#### PAGE EXTRACT
BEGIN
Dorothy E. Smith, a feminist scholar and sociologist whose extensive criticism of her own field led her to establish groundbreaking theories and sub-disciplines that pushed sociology away from its foundations as a male-dominated, male-centered endeavor, died on June 3 at her home in Vancouver, British Columbia. She was 95.

Her son David said the cause was complications from a fall.

Dr. Smith, who spent most of her career at Canadian universities, was best known for her contributions to what is called standpoint theory. She argued that while conventional sociology claims to be the disinterested pursuit of objective truth, it is in fact encoded with ideologies that see the male experience as universal.

“As women, we have been living in an intellectual, cultural and political world, from whose making we had been almost entirely excluded and in which we had been recognized as no more than marginal voices,” she wrote in her first and best-known book, “The Everyday World as Problematic: A Feminist Sociology” (1987).

Sociology, she said, was not just a lens for viewing society but also a tool for ordering it, turning the events and facts of everyday life into administrative jargon (“single mother,” “special-needs child”), organized according to the needs of the male-centered world. Worse yet, all this was invisible, she maintained; what she called “relations of ruling” were taken as natural, because the only point of view on offer was the one defined by men.

She posited that a better, liberating alternative would be to reverse the focus of sociology. Rather than making people — in particular women, but also people of color, gay men and lesbians, anyone on the margins — the object of study, they should be the subject, with the sociologist focusing on the world around them as seen and experienced from their standpoint.

“She was critical of forms of investigation that study people, particularly people in marginalized circumstances, and make them the object of study, whereas if you kind of take the standpoint of people, you’re not looking at them, you’re looking around them,” Liza McCoy, a sociologist at the University of Calgary and a former student of Dr. Smith’s, said in a phone interview. “You’re looking at what are the conditions and the practices that create the conditions that they find themselves.”
END
#### EXERCISE DIRECTIONS
Please extract the passage of the Dorothy E. Smith obituary between "Dorothy E. Smith, a" and "She was 95.", inclusive.

#### DATA LINES
BEGIN
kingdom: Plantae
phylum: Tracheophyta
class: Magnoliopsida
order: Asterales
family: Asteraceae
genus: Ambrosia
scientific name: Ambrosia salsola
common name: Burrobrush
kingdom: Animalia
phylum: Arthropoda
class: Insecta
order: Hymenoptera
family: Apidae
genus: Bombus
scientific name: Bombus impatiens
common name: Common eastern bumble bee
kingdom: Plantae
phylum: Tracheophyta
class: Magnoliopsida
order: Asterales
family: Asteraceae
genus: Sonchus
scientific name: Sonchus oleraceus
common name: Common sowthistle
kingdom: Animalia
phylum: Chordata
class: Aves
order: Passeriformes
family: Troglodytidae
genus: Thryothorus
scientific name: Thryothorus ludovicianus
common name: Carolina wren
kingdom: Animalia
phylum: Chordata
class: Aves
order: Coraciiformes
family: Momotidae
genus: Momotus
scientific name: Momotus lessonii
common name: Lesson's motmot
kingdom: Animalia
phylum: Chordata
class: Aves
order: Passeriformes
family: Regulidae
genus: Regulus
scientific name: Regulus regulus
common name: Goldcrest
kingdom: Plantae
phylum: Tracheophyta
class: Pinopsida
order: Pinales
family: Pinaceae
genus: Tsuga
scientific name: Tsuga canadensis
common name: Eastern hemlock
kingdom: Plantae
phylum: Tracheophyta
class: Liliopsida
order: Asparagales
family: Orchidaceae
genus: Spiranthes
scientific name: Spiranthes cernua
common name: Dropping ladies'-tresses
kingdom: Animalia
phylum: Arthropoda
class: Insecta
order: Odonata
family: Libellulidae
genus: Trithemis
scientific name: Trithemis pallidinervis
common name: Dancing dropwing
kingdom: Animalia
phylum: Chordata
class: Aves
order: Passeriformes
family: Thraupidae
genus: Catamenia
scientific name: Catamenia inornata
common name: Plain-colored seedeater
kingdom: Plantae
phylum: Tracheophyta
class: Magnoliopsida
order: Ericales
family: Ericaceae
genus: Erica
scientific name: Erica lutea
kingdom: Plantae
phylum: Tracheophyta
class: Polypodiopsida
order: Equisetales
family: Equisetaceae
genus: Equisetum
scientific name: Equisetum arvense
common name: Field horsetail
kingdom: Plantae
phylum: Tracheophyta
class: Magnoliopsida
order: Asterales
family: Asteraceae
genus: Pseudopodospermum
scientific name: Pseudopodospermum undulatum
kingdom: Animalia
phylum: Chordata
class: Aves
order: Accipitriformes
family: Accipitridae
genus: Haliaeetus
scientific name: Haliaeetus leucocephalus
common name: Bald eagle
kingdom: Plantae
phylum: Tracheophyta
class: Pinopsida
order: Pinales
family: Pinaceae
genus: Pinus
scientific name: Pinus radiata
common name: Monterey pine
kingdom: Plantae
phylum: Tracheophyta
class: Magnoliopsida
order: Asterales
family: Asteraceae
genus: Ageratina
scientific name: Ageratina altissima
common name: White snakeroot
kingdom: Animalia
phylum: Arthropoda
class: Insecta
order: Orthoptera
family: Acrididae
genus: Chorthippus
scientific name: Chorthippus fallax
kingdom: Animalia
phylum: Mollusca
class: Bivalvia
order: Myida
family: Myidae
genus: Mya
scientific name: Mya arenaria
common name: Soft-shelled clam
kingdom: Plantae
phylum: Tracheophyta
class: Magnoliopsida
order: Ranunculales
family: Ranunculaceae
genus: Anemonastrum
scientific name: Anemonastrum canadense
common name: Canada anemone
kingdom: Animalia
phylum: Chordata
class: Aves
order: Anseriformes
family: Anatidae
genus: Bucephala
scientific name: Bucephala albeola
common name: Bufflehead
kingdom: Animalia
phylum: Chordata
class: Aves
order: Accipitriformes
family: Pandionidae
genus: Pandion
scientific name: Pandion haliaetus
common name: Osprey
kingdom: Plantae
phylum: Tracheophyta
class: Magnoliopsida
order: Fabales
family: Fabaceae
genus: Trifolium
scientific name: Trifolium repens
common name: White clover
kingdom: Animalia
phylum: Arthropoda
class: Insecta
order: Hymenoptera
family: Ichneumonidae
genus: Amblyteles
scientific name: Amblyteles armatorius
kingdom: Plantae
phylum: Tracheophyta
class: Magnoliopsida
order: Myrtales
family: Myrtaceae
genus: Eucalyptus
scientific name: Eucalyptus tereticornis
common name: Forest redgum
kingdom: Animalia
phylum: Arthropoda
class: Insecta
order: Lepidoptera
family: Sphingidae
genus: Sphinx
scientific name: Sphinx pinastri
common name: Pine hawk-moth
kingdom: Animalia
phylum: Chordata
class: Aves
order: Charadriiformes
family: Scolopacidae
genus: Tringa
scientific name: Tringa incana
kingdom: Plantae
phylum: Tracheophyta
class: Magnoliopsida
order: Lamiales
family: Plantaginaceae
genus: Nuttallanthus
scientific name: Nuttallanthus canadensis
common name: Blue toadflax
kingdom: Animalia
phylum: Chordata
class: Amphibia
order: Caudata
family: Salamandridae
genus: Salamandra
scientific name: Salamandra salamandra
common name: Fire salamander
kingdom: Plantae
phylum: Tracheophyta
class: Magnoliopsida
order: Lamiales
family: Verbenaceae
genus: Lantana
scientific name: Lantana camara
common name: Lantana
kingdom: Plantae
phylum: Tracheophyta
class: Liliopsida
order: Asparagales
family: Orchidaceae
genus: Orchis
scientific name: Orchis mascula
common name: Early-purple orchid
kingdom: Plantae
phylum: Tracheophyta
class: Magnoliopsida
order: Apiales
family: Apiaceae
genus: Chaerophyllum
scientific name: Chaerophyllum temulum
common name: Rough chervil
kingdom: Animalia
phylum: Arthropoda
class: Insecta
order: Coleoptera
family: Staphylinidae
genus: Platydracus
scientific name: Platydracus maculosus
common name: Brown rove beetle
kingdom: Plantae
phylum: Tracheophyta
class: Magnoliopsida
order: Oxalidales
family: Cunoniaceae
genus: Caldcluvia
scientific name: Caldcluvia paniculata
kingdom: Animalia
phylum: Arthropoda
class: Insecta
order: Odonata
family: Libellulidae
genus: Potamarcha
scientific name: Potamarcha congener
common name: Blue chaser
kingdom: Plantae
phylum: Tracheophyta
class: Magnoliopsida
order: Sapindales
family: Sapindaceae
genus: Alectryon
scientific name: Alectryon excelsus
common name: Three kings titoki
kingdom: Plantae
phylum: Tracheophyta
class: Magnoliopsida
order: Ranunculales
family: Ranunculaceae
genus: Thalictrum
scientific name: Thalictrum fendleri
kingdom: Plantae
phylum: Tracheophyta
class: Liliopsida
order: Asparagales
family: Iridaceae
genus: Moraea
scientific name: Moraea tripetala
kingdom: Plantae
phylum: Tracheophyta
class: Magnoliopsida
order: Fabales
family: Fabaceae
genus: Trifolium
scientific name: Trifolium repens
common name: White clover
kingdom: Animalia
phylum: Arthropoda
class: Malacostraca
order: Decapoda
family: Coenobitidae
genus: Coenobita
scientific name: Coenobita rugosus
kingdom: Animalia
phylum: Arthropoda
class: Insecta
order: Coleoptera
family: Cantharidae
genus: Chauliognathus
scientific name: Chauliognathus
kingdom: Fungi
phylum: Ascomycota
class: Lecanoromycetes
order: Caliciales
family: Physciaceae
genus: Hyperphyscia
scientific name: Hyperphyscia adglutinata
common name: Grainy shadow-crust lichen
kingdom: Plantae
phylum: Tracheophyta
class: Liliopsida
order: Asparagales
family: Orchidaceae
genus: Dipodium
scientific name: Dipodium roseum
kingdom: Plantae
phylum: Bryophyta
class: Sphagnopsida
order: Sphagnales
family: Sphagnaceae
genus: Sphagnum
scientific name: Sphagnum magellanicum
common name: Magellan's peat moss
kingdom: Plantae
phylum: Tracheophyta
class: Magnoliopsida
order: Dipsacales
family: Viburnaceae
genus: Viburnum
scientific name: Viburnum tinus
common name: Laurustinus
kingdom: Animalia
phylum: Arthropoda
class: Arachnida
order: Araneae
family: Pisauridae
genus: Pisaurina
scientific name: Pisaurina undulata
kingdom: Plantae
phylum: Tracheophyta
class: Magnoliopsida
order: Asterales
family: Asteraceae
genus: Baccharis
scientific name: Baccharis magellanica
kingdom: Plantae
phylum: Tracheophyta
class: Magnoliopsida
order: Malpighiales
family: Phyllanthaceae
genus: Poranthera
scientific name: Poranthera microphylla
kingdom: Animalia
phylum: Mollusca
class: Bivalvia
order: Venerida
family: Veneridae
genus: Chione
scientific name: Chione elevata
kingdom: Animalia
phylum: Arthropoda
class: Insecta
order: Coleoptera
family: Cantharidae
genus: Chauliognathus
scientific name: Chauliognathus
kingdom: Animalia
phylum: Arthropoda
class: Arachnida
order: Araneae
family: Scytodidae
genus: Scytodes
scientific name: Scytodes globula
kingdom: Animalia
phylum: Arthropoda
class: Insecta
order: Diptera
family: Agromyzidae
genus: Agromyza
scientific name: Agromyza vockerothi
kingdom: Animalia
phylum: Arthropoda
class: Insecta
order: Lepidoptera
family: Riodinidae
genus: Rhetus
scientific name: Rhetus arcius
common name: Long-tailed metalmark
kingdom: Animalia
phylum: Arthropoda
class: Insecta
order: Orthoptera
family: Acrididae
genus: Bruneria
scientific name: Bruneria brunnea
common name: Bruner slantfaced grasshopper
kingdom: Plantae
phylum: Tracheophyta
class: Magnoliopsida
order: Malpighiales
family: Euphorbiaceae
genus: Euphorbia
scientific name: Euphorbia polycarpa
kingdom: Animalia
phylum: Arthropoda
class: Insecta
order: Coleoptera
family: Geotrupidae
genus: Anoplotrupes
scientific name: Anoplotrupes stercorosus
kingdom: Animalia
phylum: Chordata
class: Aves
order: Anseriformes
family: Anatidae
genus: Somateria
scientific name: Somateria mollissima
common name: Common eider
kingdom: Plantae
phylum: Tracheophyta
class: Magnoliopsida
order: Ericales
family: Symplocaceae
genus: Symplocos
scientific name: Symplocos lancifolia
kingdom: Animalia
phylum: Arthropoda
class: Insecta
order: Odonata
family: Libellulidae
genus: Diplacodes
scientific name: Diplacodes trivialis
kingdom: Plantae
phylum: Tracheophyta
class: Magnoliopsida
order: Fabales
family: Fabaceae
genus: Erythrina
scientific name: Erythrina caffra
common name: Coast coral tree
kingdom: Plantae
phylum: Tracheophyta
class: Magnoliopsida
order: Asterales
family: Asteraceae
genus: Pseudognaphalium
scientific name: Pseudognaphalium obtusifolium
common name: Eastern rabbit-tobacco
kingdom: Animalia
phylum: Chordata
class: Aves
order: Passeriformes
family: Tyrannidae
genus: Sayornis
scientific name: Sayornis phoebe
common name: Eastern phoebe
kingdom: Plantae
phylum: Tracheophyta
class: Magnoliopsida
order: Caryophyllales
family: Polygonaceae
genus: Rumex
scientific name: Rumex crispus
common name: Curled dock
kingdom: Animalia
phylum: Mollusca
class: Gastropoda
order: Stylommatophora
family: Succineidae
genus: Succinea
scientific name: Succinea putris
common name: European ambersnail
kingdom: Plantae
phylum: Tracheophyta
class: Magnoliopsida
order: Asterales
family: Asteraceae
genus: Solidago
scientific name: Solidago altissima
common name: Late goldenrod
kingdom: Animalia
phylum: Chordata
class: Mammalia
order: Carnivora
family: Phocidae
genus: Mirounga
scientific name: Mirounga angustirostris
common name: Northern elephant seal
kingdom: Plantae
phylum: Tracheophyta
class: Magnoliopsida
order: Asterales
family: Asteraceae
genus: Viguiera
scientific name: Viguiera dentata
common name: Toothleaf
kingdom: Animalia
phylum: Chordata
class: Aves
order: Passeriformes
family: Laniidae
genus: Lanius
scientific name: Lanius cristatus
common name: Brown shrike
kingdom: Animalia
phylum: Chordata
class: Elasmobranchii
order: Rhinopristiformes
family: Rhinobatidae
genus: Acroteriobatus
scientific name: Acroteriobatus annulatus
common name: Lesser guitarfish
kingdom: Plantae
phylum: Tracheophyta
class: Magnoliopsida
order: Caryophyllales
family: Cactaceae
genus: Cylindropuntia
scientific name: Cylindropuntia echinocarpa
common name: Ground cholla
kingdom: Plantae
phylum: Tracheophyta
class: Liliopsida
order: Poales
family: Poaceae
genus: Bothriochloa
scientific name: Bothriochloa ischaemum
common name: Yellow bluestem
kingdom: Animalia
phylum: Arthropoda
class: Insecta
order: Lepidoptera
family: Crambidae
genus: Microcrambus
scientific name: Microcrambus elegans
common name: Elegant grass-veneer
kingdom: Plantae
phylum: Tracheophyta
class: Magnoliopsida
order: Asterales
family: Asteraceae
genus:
END
#### RESULT OF THE EXERCISE
Dorothy E. Smith, a feminist scholar and sociologist whose extensive criticism of her own field led her to establish groundbreaking theories and sub-disciplines that pushed sociology away from its foundations as a male-dominated, male-centered endeavor, died on June 3 at her home in Vancouver, British Columbia. She was 95.